After 9/11, there was a lot of scenario work done for a few years, and then it kind of petered out again. This will create more appreciation around uncertainty, and people will start doing it again. There’s almost a fear of thinking that the future could be different. There’s a lot of bias. You know — “we built these things, and the last thing I want to do is open up a conversation that the things we built aren’t going to be worth as much in the future.” Unless there’s a real incentive for change, most people want to believe that what they’re doing is good. If they’re an incumbent…there’s a lot of pride.

Whoever tells you they know what will snap back from this is lying to you. 
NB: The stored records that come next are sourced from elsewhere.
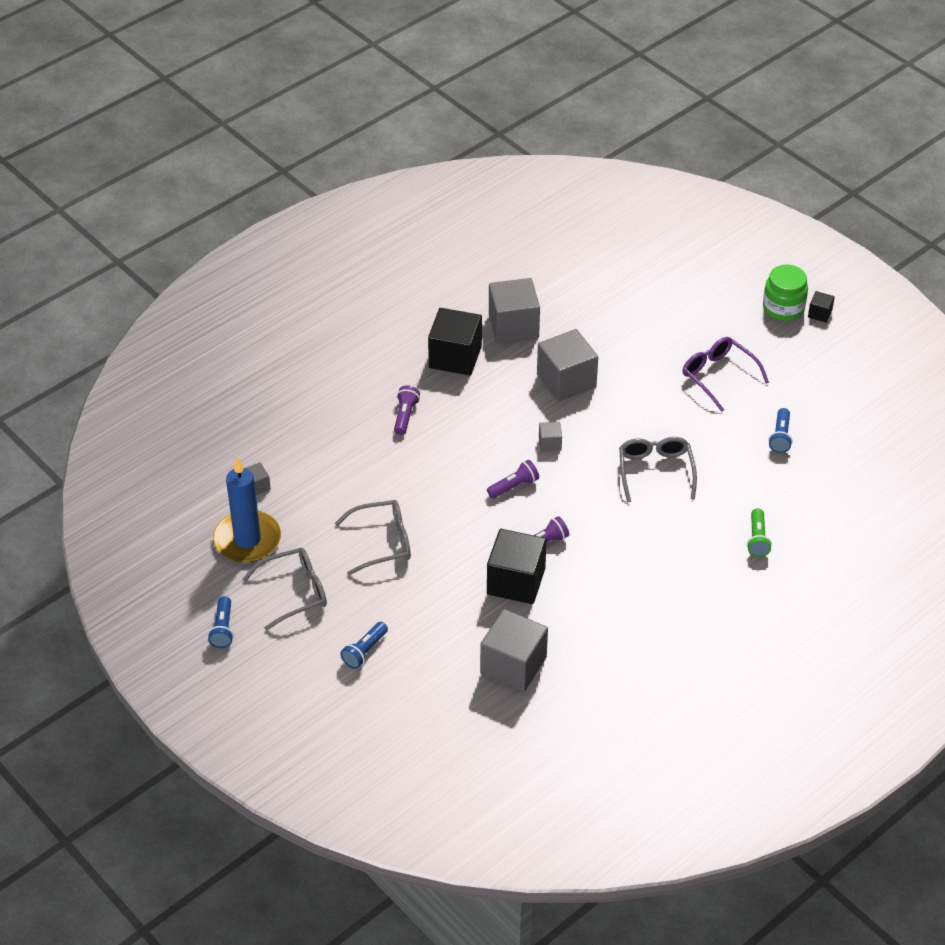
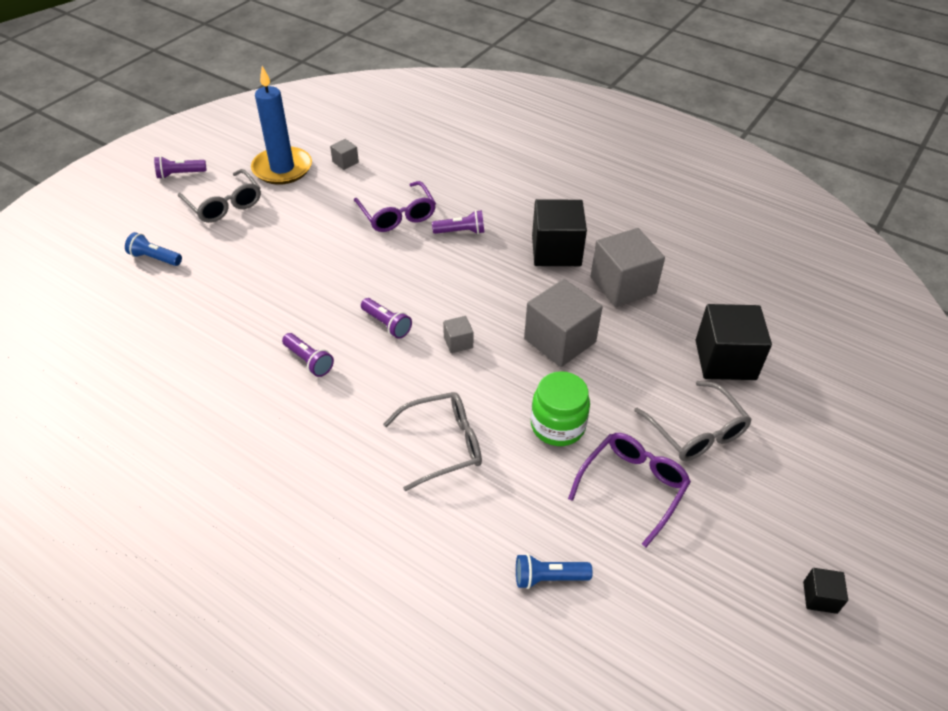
camera: 75 degrees right, 0 degrees up
(223, 629) = (180, 174): blue flashlight -> purple flashlight
(363, 457) = (397, 215): none -> purple glasses
(382, 542) = (291, 246): grey glasses -> grey glasses (696, 431)
(513, 665) = (135, 365): grey cube -> none
(516, 581) = (251, 348): black cube -> black cube (725, 360)
(757, 539) = (351, 575): green flashlight -> none
(783, 308) = (803, 546): green jar -> green jar (557, 425)

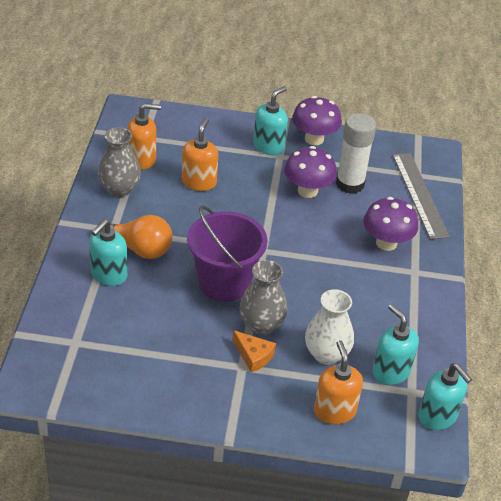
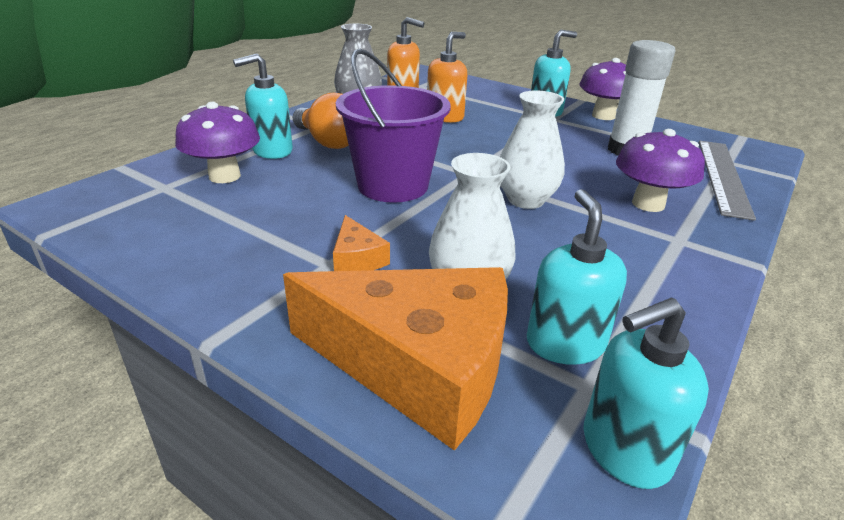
camera: 30 degrees right, 10 degrees down
(261, 325) = (401, 231): grey vase -> none
(307, 191) = (567, 145): purple mushroom -> purple mushroom (224, 176)
(314, 266) = (525, 200): none -> white vase
(334, 411) = (418, 365): orange soap dispenser -> orange cheese
(437, 416) = (624, 450): turquoise soap dispenser -> turquoise soap dispenser turned 75 degrees clockwise

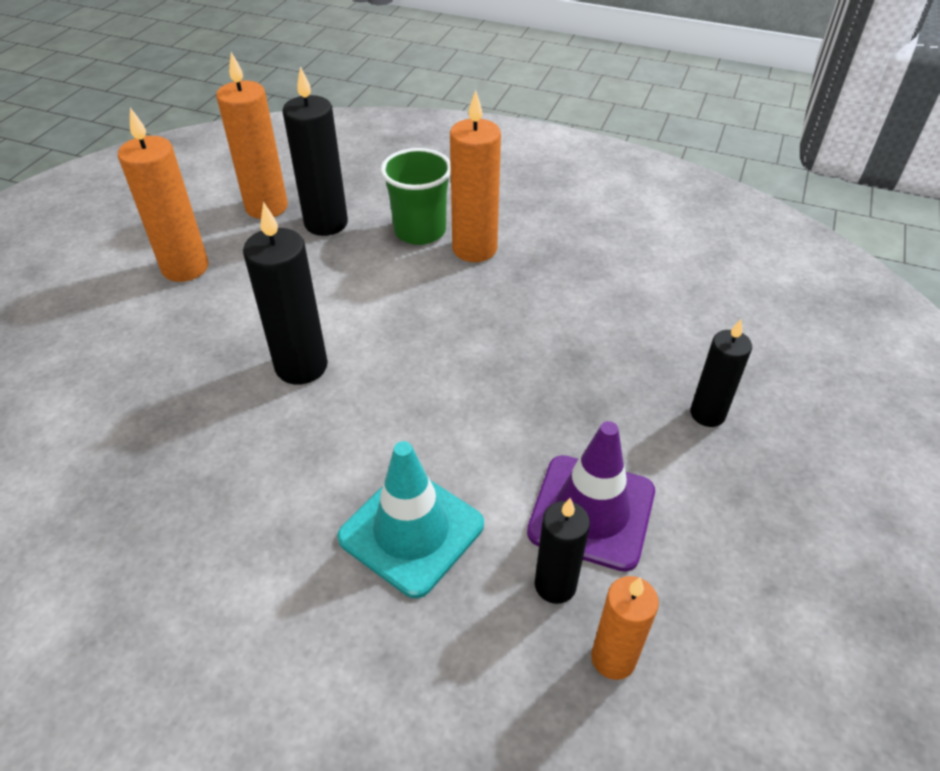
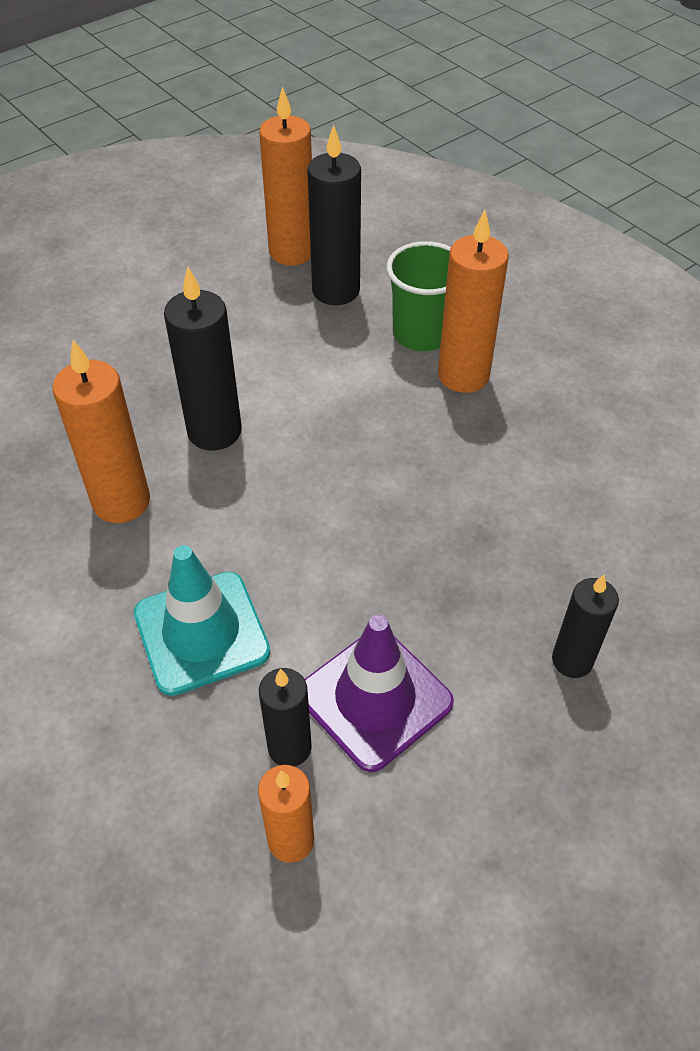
camera: 30 degrees right, 5 degrees up
(185, 268) = (179, 289): orange candle -> orange candle (121, 501)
Whoever tells you they know what will snap back from this is lying to you. But trying to do a “day in the life” can be useful. Innovators have traditionally been good at ethnography work and design thinking. Scenario planning is essentially ethnography from the future. Spend some time in the shoes of people who are different from you to understand questions like what will change and what people want to go back to. Start to understand how their aspirations, needs, and wants are changing. What if they’ve been unemployed for a year or two? Desperation often leads to extreme behavior change very quickly.

9/11 was not as widespread as this. Back then, I was thinking about travel and security. Security got heightened, and then it slowly backed down – but not for everybody, and not everywhere. You eventually got things like TSA PreCheck, but think about how long that took.

This is more like World War I or the Great Depression. It’s a good idea to think about how much change there was then. Did people snap back to say, “I want to ride horses again?” No, they were all for modernization.